Chansin hopes to maximise value at state oil and gas firm

Chansin hopes to maximise value at state oil and gas firm

New chief executive unveils business plans

PTT's headquarters on Vibhavadi Rangsit Road in Bangkok. PATIPAT JANTHONG
PTT's headquarters on Vibhavadi Rangsit Road in Bangkok. PATIPAT JANTHONG

Chansin Treenuchagron, the newly appointed president and chief executive of PTT Plc, believes his direction will add value to existing assets of the national oil and gas conglomerate.

Chansin Treenuchagron will assume the helm at PTT after Aug 30.

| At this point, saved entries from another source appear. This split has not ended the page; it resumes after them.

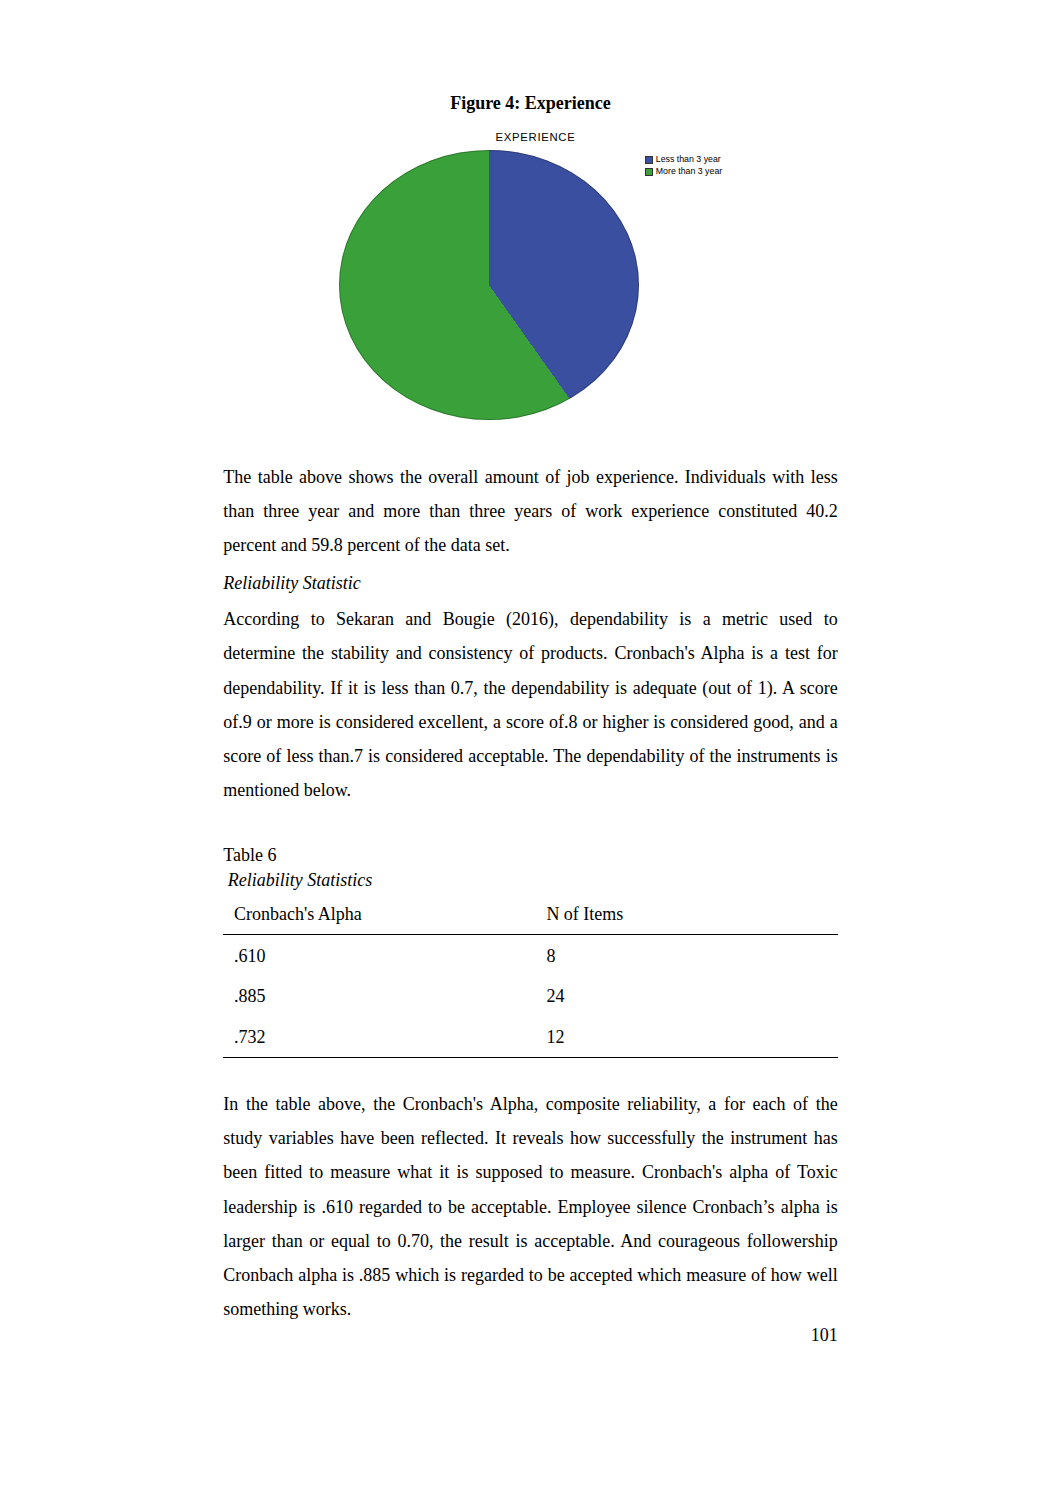Figure 4: Experience
EXPERIENCE
Less than 3 year
More than 3 year
The table above shows the overall amount of job experience. Individuals with less than three year and more than three years of work experience constituted 40.2 percent and 59.8 percent of the data set.
Reliability Statistic
According to Sekaran and Bougie (2016), dependability is a metric used to determine the stability and consistency of products. Cronbach's Alpha is a test for dependability. If it is less than 0.7, the dependability is adequate (out of 1). A score of.9 or more is considered excellent, a score of.8 or higher is considered good, and a score of less than.7 is considered acceptable. The dependability of the instruments is mentioned below.
Table 6
Reliability Statistics
| Cronbach's Alpha | N of Items |
| --- | --- |
| .610 | 8 |
| .885 | 24 |
| .732 | 12 |
In the table above, the Cronbach's Alpha, composite reliability, a for each of the study variables have been reflected. It reveals how successfully the instrument has been fitted to measure what it is supposed to measure. Cronbach's alpha of Toxic leadership is .610 regarded to be acceptable. Employee silence Cronbach’s alpha is larger than or equal to 0.70, the result is acceptable. And courageous followership Cronbach alpha is .885 which is regarded to be accepted which measure of how well something works.
101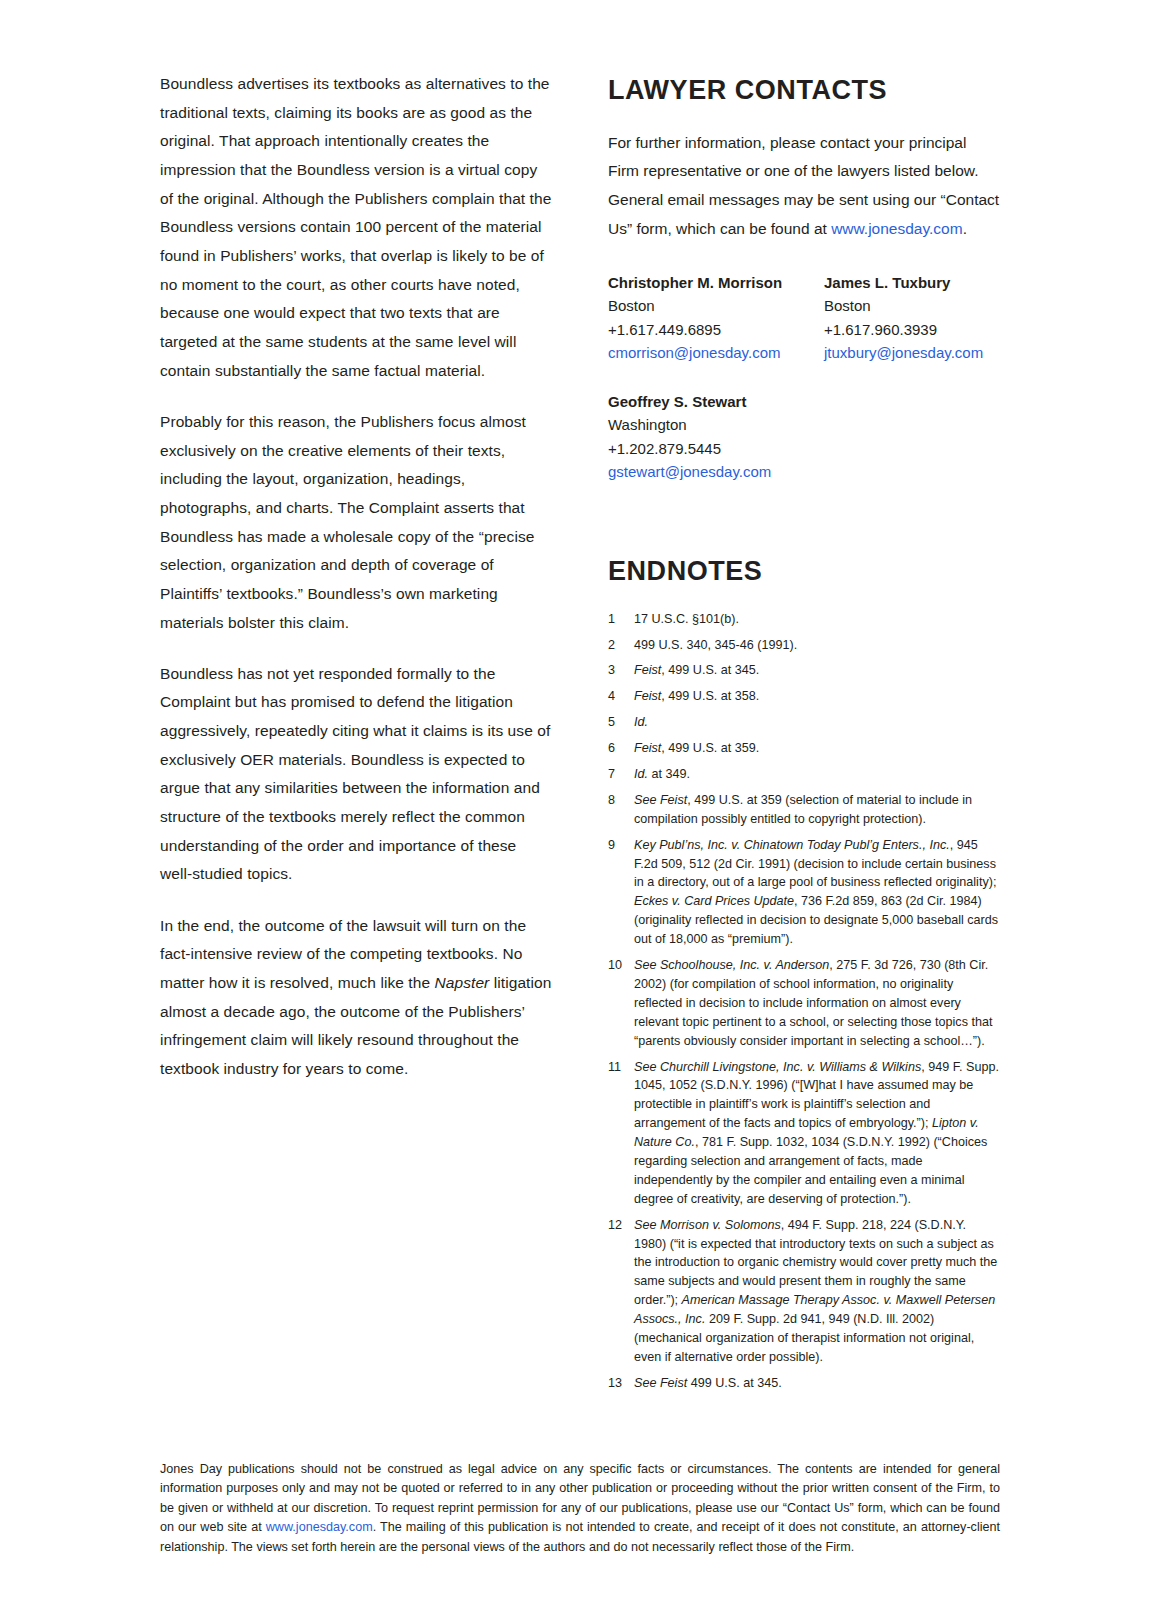Boundless advertises its textbooks as alternatives to the traditional texts, claiming its books are as good as the original. That approach intentionally creates the impression that the Boundless version is a virtual copy of the original. Although the Publishers complain that the Boundless versions contain 100 percent of the material found in Publishers’ works, that overlap is likely to be of no moment to the court, as other courts have noted, because one would expect that two texts that are targeted at the same students at the same level will contain substantially the same factual material.
Probably for this reason, the Publishers focus almost exclusively on the creative elements of their texts, including the layout, organization, headings, photographs, and charts. The Complaint asserts that Boundless has made a wholesale copy of the “precise selection, organization and depth of coverage of Plaintiffs’ textbooks.” Boundless’s own marketing materials bolster this claim.
Boundless has not yet responded formally to the Complaint but has promised to defend the litigation aggressively, repeatedly citing what it claims is its use of exclusively OER materials. Boundless is expected to argue that any similarities between the information and structure of the textbooks merely reflect the common understanding of the order and importance of these well-studied topics.
In the end, the outcome of the lawsuit will turn on the fact-intensive review of the competing textbooks. No matter how it is resolved, much like the Napster litigation almost a decade ago, the outcome of the Publishers’ infringement claim will likely resound throughout the textbook industry for years to come.
Lawyer Contacts
For further information, please contact your principal Firm representative or one of the lawyers listed below. General email messages may be sent using our “Contact Us” form, which can be found at www.jonesday.com.
Christopher M. Morrison Boston +1.617.449.6895 cmorrison@jonesday.com
James L. Tuxbury Boston +1.617.960.3939 jtuxbury@jonesday.com
Geoffrey S. Stewart Washington +1.202.879.5445 gstewart@jonesday.com
Endnotes
17 U.S.C. §101(b).
499 U.S. 340, 345-46 (1991).
Feist, 499 U.S. at 345.
Feist, 499 U.S. at 358.
Id.
Feist, 499 U.S. at 359.
Id. at 349.
See Feist, 499 U.S. at 359 (selection of material to include in compilation possibly entitled to copyright protection).
Key Publ’ns, Inc. v. Chinatown Today Publ’g Enters., Inc., 945 F.2d 509, 512 (2d Cir. 1991) (decision to include certain business in a directory, out of a large pool of business reflected originality); Eckes v. Card Prices Update, 736 F.2d 859, 863 (2d Cir. 1984) (originality reflected in decision to designate 5,000 baseball cards out of 18,000 as “premium”).
See Schoolhouse, Inc. v. Anderson, 275 F. 3d 726, 730 (8th Cir. 2002) (for compilation of school information, no originality reflected in decision to include information on almost every relevant topic pertinent to a school, or selecting those topics that “parents obviously consider important in selecting a school…”).
See Churchill Livingstone, Inc. v. Williams & Wilkins, 949 F. Supp. 1045, 1052 (S.D.N.Y. 1996) (“[W]hat I have assumed may be protectible in plaintiff’s work is plaintiff’s selection and arrangement of the facts and topics of embryology.”); Lipton v. Nature Co., 781 F. Supp. 1032, 1034 (S.D.N.Y. 1992) (“Choices regarding selection and arrangement of facts, made independently by the compiler and entailing even a minimal degree of creativity, are deserving of protection.”).
See Morrison v. Solomons, 494 F. Supp. 218, 224 (S.D.N.Y. 1980) (“it is expected that introductory texts on such a subject as the introduction to organic chemistry would cover pretty much the same subjects and would present them in roughly the same order.”); American Massage Therapy Assoc. v. Maxwell Petersen Assocs., Inc. 209 F. Supp. 2d 941, 949 (N.D. Ill. 2002) (mechanical organization of therapist information not original, even if alternative order possible).
See Feist 499 U.S. at 345.
Jones Day publications should not be construed as legal advice on any specific facts or circumstances. The contents are intended for general information purposes only and may not be quoted or referred to in any other publication or proceeding without the prior written consent of the Firm, to be given or withheld at our discretion. To request reprint permission for any of our publications, please use our “Contact Us” form, which can be found on our web site at www.jonesday.com. The mailing of this publication is not intended to create, and receipt of it does not constitute, an attorney-client relationship. The views set forth herein are the personal views of the authors and do not necessarily reflect those of the Firm.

Mr Chansin talked to Thai media for the first time since PTT's board announced his appointment on March 16. He will succeed Tevin Vongvanich, who will retire on Aug 30. His term will last only 20 months, as he will turn 60 in May 2020.

He told PTT's annual general meeting with shareholders that the group is planning to add value to its coal mining business, including cleaner coal-fired power plants.

Mr Chansin made the decision based on the fact that global coal prices have normalised after a slump in recent years.

In August 2012, PTT acquired Singapore-listed Sakari Resources Co (SAR), a coal mine operator in Indonesia, at a cost of US$959 million (30 billion baht) for a 55% stake through PTT Asia Pacific Mining. PTT has gradually increased its position to 94.6%.

SAR has coal mine operations in Indonesia's Sebuku and Jembayan with a combined output of 10 million tonnes a year. It also has licences to explore coal resources in Brunei and Madagascar.

"Although the coal business gained limited profits over the last five years, PTT expects high profit to resume after the company's implementation of a lean cost programme since 2016," Mr Chansin said.

But PTT still has to resolve a dispute between Indonesia's environmental policymakers and subsidiary PTT Exploration and Production Plc (PTTEP) regarding allegations of an oil spill in the Timor Sea by the Montara oil block.

The dispute has forced PTT to halt new investment in Indonesia since 2016.

Mr Chansin said PTT may not focus on coal capacity expansion, as adding value to existing assets is the top priority.

He said PTT will focus on fast-growing businesses in line with the government's S-curve policy, including electric vehicles, electricity, petrochemicals and biochemicals.

Wirat Uanarumit, PTT's chief operating officer of upstream and gas business, said the segment has teamed up with PTT Global Chemical Plc to conduct a feasibility study to spin off methane and gas as feedstock for petrochemical production as domestic gas resources deplete and liquefied natural gas (LNG) imports increase.

A study called "Ethane Extraction" is aimed at adding value to the petrochemical business.

Mr Wirat said ethane gas extraction has a tentative cost of $300 million. PTT would extract ethane from LNG at an annual capacity of 500,000 tonnes.

PTT has been awarded a project management consultancy contract by Japan's Tokyo Gas Energy Solutions for the second unit of the LNG receiving terminal in Rayong's Nong Fab.

PTT LNG Co, a wholly owned firm, is planning to build a 7.5-million-tonne facility for LNG with two storage tanks of 250,000 cubic metres each at Nong Fab, according to the LNG World News Report.

The facility will be part of PTT's plan to raise annual production capacity to 19 million tonnes by 2023 from 10 million tonnes, Tokyo Gas said in a release.

The Nong Fab receiving terminal, worth about $1 billion, will be located near PTT's existing LNG import plant in Map Ta Phut.

PTT expects to start operations of the facility in 2021.